Peace breaks out in Spreydon
A Samoan man had to kneel for some time during a reconciliation meeting between families following a bloody street brawl in Spreydon.
The man's Christchurch District Court sentencing today signalled peace after the dangerous fight that led to hospital treatment for four people and left one with a possible permanent disability.
But it was smiles, hugs and thanks all round at court as Judge Raoul Neave imposed a 12-month home detention sentence on 35-year-old Soli Soli, in what he described as a highly unusual case.
A woman patted defence counsel Alister James on the shoulder and told him: "God bless you."
The courtroom was packed with the Pacific Island families involved.
After the dispute arose, Soli was seen to have stirred up feelings further by exchanging threatening text messages, and he had taken a knife when a rival mob arrived armed outside his house in Simeon St in July last year.
Using the knife was regarded as an overreaction that went beyond self-defence.
He went on trial on two serious charges but after four days of hearing he pleaded guilty to one charge of wounding with intent to cause grievous bodily harm, and the Crown agreed to withdraw the second charge.
Judge Neave said at the time that he hoped a reconciliation process could be put in place for the two Pacific Island families.

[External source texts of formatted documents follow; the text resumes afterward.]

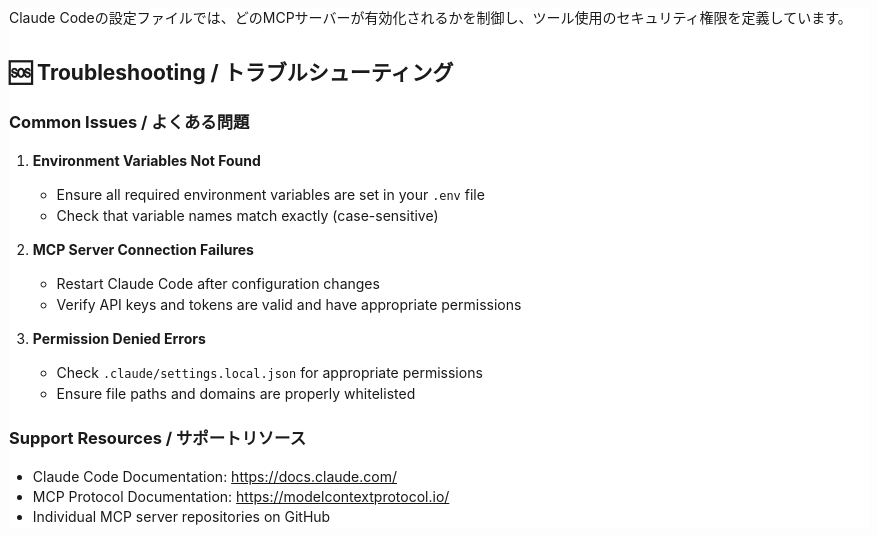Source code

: Claude Codeの設定ファイルでは、どのMCPサーバーが有効化されるかを制御し、ツール使用のセキュリティ権限を定義しています。

## 🆘 Troubleshooting / トラブルシューティング

### Common Issues / よくある問題

1. **Environment Variables Not Found**
   - Ensure all required environment variables are set in your `.env` file
   - Check that variable names match exactly (case-sensitive)

2. **MCP Server Connection Failures**
   - Restart Claude Code after configuration changes
   - Verify API keys and tokens are valid and have appropriate permissions

3. **Permission Denied Errors**
   - Check `.claude/settings.local.json` for appropriate permissions
   - Ensure file paths and domains are properly whitelisted

### Support Resources / サポートリソース

- Claude Code Documentation: https://docs.claude.com/
- MCP Protocol Documentation: https://modelcontextprotocol.io/
- Individual MCP server repositories on GitHub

The dispute arose from explicit text messages sent from a member of Soli's family to a 16-year-old girl in the other family.
Brothers arrived at Soli's house while he was out and administered a beating to the young man involved.

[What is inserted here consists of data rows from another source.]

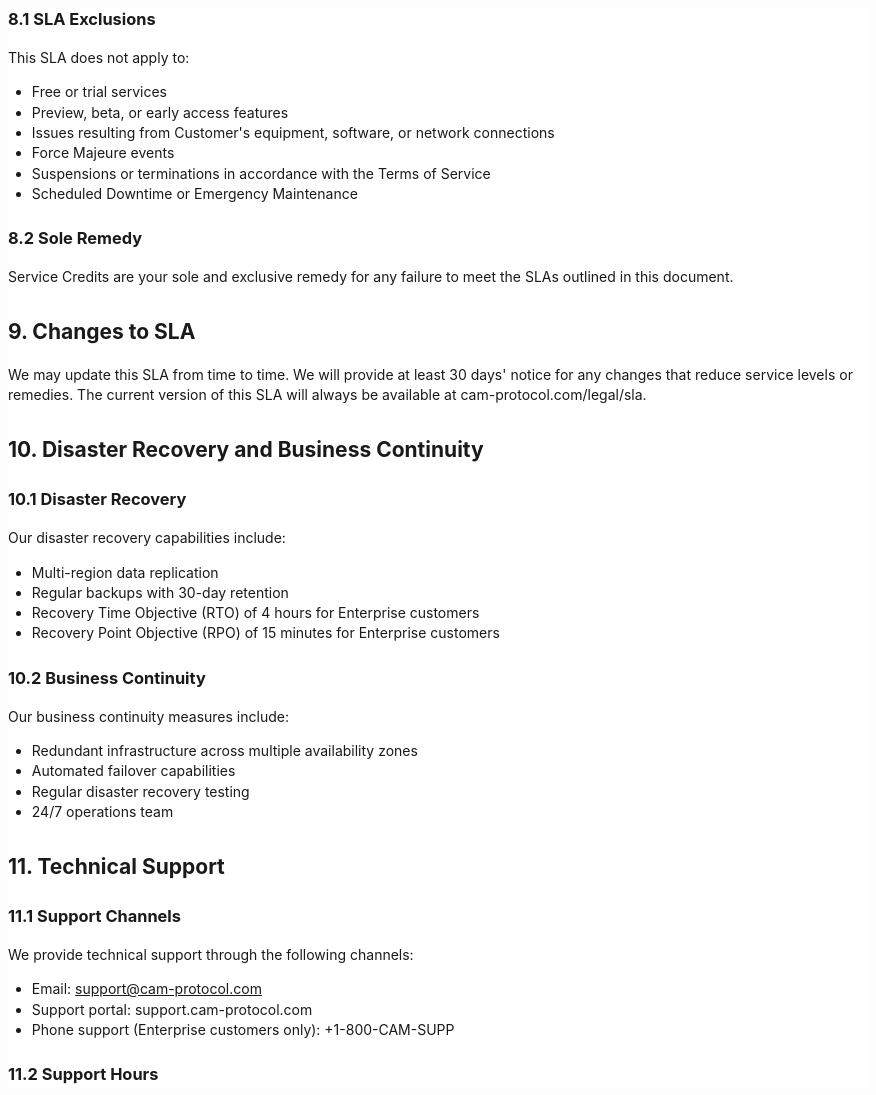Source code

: ### 8.1 SLA Exclusions

This SLA does not apply to:
- Free or trial services
- Preview, beta, or early access features
- Issues resulting from Customer's equipment, software, or network connections
- Force Majeure events
- Suspensions or terminations in accordance with the Terms of Service
- Scheduled Downtime or Emergency Maintenance

### 8.2 Sole Remedy

Service Credits are your sole and exclusive remedy for any failure to meet the SLAs outlined in this document.

## 9. Changes to SLA

We may update this SLA from time to time. We will provide at least 30 days' notice for any changes that reduce service levels or remedies. The current version of this SLA will always be available at cam-protocol.com/legal/sla.

## 10. Disaster Recovery and Business Continuity

### 10.1 Disaster Recovery

Our disaster recovery capabilities include:
- Multi-region data replication
- Regular backups with 30-day retention
- Recovery Time Objective (RTO) of 4 hours for Enterprise customers
- Recovery Point Objective (RPO) of 15 minutes for Enterprise customers

### 10.2 Business Continuity

Our business continuity measures include:
- Redundant infrastructure across multiple availability zones
- Automated failover capabilities
- Regular disaster recovery testing
- 24/7 operations team

## 11. Technical Support

### 11.1 Support Channels

We provide technical support through the following channels:
- Email: support@cam-protocol.com
- Support portal: support.cam-protocol.com
- Phone support (Enterprise customers only): +1-800-CAM-SUPP

### 11.2 Support Hours
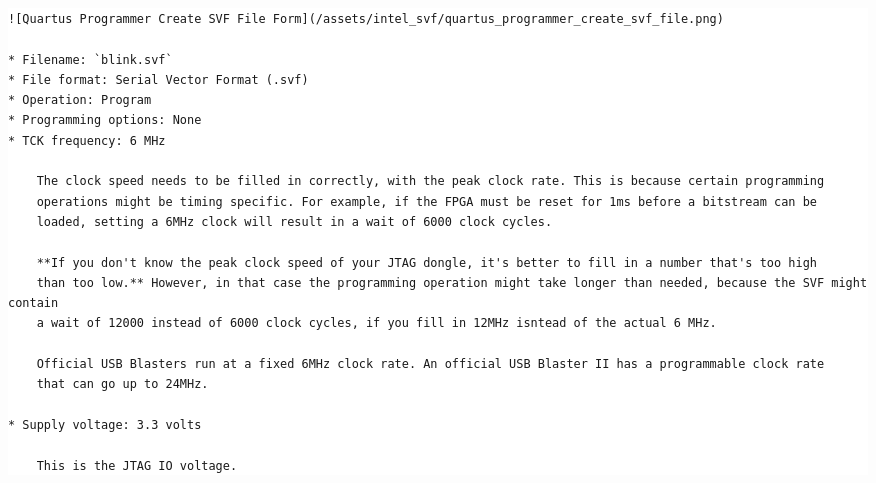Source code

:     ![Quartus Programmer Create SVF File Form](/assets/intel_svf/quartus_programmer_create_svf_file.png)

    * Filename: `blink.svf`
    * File format: Serial Vector Format (.svf)
    * Operation: Program
    * Programming options: None
    * TCK frequency: 6 MHz

        The clock speed needs to be filled in correctly, with the peak clock rate. This is because certain programming
        operations might be timing specific. For example, if the FPGA must be reset for 1ms before a bitstream can be
        loaded, setting a 6MHz clock will result in a wait of 6000 clock cycles.

        **If you don't know the peak clock speed of your JTAG dongle, it's better to fill in a number that's too high
        than too low.** However, in that case the programming operation might take longer than needed, because the SVF might contain
        a wait of 12000 instead of 6000 clock cycles, if you fill in 12MHz isntead of the actual 6 MHz.

        Official USB Blasters run at a fixed 6MHz clock rate. An official USB Blaster II has a programmable clock rate 
        that can go up to 24MHz.

    * Supply voltage: 3.3 volts

        This is the JTAG IO voltage.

Threats followed, and then four rivals arrived in the street armed with a metal object and a wooden club. Bricks were used in the bloody brawl that followed.

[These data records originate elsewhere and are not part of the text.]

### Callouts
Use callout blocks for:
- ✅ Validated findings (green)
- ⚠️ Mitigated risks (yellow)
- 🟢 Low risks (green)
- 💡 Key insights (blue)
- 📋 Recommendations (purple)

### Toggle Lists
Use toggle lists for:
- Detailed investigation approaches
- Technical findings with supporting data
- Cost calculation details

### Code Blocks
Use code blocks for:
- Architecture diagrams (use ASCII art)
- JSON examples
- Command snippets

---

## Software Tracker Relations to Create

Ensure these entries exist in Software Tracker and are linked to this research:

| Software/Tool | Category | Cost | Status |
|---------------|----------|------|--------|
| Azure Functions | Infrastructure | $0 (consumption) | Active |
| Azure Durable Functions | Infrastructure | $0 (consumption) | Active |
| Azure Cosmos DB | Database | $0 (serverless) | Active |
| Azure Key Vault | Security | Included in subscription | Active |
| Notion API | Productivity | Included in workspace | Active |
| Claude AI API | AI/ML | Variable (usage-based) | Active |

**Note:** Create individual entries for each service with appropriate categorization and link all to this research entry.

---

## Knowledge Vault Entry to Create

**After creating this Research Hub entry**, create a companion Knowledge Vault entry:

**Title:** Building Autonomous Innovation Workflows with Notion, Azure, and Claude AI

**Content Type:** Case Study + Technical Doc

Soli stabbed one of the brothers in the shoulder, arm, and mouth. The wounds required 100 stitches and the arm may be permanently disabled because of nerve and tendon damage.
Soli himself was injured and required hospital treatment.
The reconciliation meeting arranged by the elders was held before today's sentencing.
James said it was a complex and lengthy process, and included Soli being required to kneel for some time to express his sorrow.
Apologies were accepted.
Judge Neave noted that Soli had undergone "full abasement and acceptance of responsibility" during the reconciliation process.
He was seen as a having a good character, with no previous convictions, and making contributions to the community.
He was a church man and supported his own family and his parents in Samoa while working long hours for low wages. He was assessed as suitable for home detention.
The judge said there were significant mitigating circumstances. He noted that many of the aggravating features about the confrontation applied to the victims rather than to Soli.
Reducing the sentence for those factors - and for the reconciliation, the personal factors, and the guilty plea - he was able to impose a 12-month home detention sentence, with a further six months of post release conditions.
He had spoken of Soli's need for counselling for problem solving skills and anger management.